Meet the Researcher Who Discovered the MDR1 Gene

Herding dog owners everywhere should know their dogs may be sensitive to ivermectin, the powerful antiparasitic drug common in most worming medication. Now you can hear directly from the researcher who discovered the MDR1 gene mutation that causes this reaction.

Dr. Katrina Mealey, Ph.D, DVM, WSU Researcher, who discovered the MDR1 gene mutation.

Washington State University’s Dr. Katrina Mealey, Ph.D., DVM discovered the gene literally by serendipity. While studying for her advanced degree, she encountered a journal article from the Netherlands. The article discussed treatment of a routine case of mites in laboratory mice, some of which had been engineered to remove the MDR1 gene. All of the mice who were missing the gene died from the treatment.

This caused Mealey to begin research to locate the gene in dogs.

From the WSU Foundation: “Mealey had barely graduated from high school when the antiparastic drug ivermectin came on the market, which quickly became known as a super-weapon for animals and humans against parasites, such as mites, heartworms, and lice. In a small percentage of certain dog breeds, however, veterinarians found an ivermectin treatment could prove fatal. While the antiparastic could cure a poodle, it might kill a collie. Based on those results, veterinarians followed the guideline, ‘White feet; don’t treat.’ But, no one really understood the why behind the differing responses.”

Mealey also invented the cheek swab that tests whether dogs carry the MDR1 gene mutation or not.

“Seventy five percent of Collies have the MDR1 gene mutation that makes them susceptible to fatal reaction to antiparasitic drugs like ivermectin,” Mealey said. “Whereas, Shelties only have 10 percent of the population affected.”

Dominant mutation

The MDR1 mutation is a dominant trait, Mealey added. If a dog has one copy of the gene, it will have drug sensitivity. If it has two copies, it will have more severe sensitivity.

Mealey’s ongoing research has indicated that dosage is the critical component to sensitivity. The low-level dosage of ivermectin contained in heartworm treatment is generally safe, she said, but the super high doses required to treat mange, for example, can be deadly.

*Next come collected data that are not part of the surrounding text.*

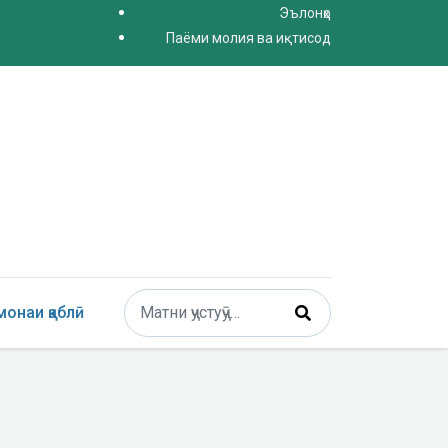
Эълонҳо
Паёми молия ва иқтисод
Поиск
онаи қаблӣ
Type 2 or more characters for results.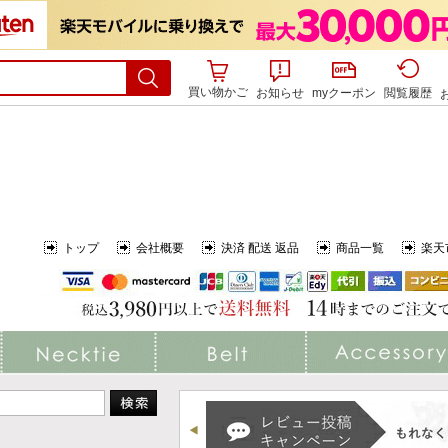
買い物かご
お知らせ
myクーポン
閲覧履歴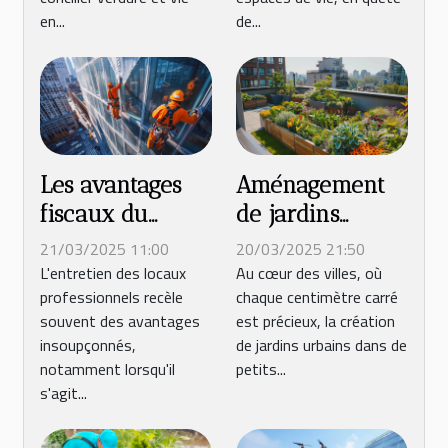
ville
en...
de...
Les avantages
Aménagement
fiscaux du
de jardins
nettoyage de
urbains petits
21/03/2025 11:00
20/03/2025 21:50
vitres par une
espaces et
L'entretien des locaux
Au cœur des villes, où
professionnels recèle
chaque centimètre carré
entreprise
astuces
souvent des avantages
est précieux, la création
spécialisée
insoupçonnés,
de jardins urbains dans de
notamment lorsqu'il
petits...
s'agit...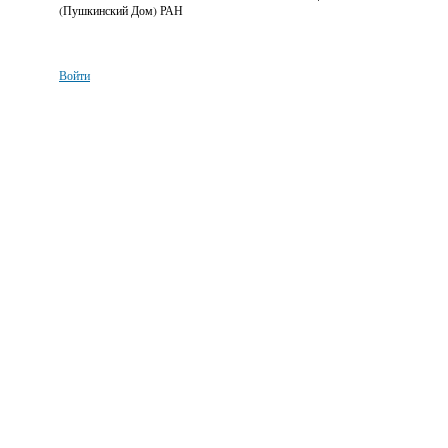
(Пушкинский Дом) РАН
Войти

Mealey has found the mutation in Silken Windhounds and even a very small number of Boxers.

Early effect of popular sire syndrome

According to extensive research at UC-Davis, Mealey said they have concluded that the MDR1  mutation originated in a herding dog before specific breeds were established.

“They theorize this was a dog particularly good at herding sheep, that became a popular sire. By the time breeds were established in the British Isles, they all carried this mutation,” Mealey said.

Researchers have not identified the mutation in herding breeds that originated in other parts of the world. It is seen primarily in Collies, Shetland Sheepdogs, Old English Sheepdogs, Australian Shepherds, etc.